Reputation: 678
I want to automate data fetching from USDA website, where I am specifically interested in few categories for data selection. To do so, I tried the following:
import io
import requests
import pandas as pd
url = 'https://www.marketnews.usda.gov/mnp/ls-report-retail?&repType=summary&portal=ls&category=Retail&species=BEEF&startIndex=1'
query_list = {"Report Type":"item","species":"BEEF","portal":"ls","category":"Retail", "Regions":"National", "Grades":"ALL", "Cut": "All", "Dates_from":"2019-03-01", "Dates_to":"2021-02-01"}
req = requests.get(url, params=query_list)
df = pd.read_csv(io.StringIO(req.text), sep="\s\s+", engine="python")
df.to_csv("usda_report.csv")
but I couldn't get the expected dataframe that I want, here is the output that after I tried to run above attempt:
ParserError: Expected 1 fields in line 117, saw 2. Error could possibly be due to quotes being ignored when a multi-char delimiter is used.
desired output
I need to pass these queries to do correct data selection: Category = "Retail"; Report Type = "Item"; Species = "Beef"; Region(s) = "National"; Dates_from = "2019-03-01"; Dates_to = "2021-02-15"
.
ideally, I want to pass those queries and want to get the following dataframe (head of dataframe):
update
in my desired outputs, I need those columns: Date
, Region
, Grade
, Cut
, Retail Items
, Outlets
or number of stores
, Weighted Avg
from the above attempt, I couldn't get the output dataframe like this. How should I fetch data correctly? Can anyone suggest possible of doing this right in pandas? any idea?
Upvotes: 0
Views: 326
Reputation: 23064
You must add the query parameter format=text
to get the data in csv format from this web site.
url = 'https://www.marketnews.usda.gov/mnp/ls-report-retail'
query_list = {
"format":"text",
"repType":"item",
"species":"BEEF",
"portal":"ls",
"region":"NATIONAL",
"cut":"0",
"repDate":"03/01/2019",
"endDate":"02/01/2021",
}
req = requests.get(url, params=query_list)
df = pd.read_csv(io.StringIO(req.text), sep="\s\s+", engine="python")

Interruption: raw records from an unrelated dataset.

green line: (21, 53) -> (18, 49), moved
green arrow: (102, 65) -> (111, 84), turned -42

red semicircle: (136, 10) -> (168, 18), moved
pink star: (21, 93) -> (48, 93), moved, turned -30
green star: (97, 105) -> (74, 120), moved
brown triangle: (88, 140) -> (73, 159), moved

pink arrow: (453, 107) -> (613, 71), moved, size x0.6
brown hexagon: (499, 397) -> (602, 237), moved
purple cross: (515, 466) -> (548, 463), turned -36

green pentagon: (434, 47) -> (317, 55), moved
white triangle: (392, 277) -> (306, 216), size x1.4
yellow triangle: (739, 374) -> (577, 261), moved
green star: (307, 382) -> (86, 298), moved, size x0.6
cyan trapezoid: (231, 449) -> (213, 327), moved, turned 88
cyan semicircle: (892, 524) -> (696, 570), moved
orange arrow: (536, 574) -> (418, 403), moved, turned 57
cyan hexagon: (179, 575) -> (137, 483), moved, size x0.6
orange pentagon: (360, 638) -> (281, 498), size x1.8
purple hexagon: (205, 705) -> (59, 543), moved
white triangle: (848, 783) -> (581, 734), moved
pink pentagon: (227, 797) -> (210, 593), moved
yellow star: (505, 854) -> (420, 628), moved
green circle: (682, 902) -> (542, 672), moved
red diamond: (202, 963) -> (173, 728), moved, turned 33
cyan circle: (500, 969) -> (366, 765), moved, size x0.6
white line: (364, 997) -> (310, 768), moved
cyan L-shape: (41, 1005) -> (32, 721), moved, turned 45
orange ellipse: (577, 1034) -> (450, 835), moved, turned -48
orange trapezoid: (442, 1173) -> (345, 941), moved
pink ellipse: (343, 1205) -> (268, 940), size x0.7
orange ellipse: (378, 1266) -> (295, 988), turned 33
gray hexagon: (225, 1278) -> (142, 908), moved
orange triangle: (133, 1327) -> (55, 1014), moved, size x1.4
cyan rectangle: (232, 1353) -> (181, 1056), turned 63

You might have to modify the query parameters further. You can use the web site with your browser and change the filters you want. Then you can convert the current query parameters in the url to json with this command in the javascript terminal.
JSON.stringify(Object.fromEntries(new URLSearchParams(location.search)), null, 2)
Upvotes: 1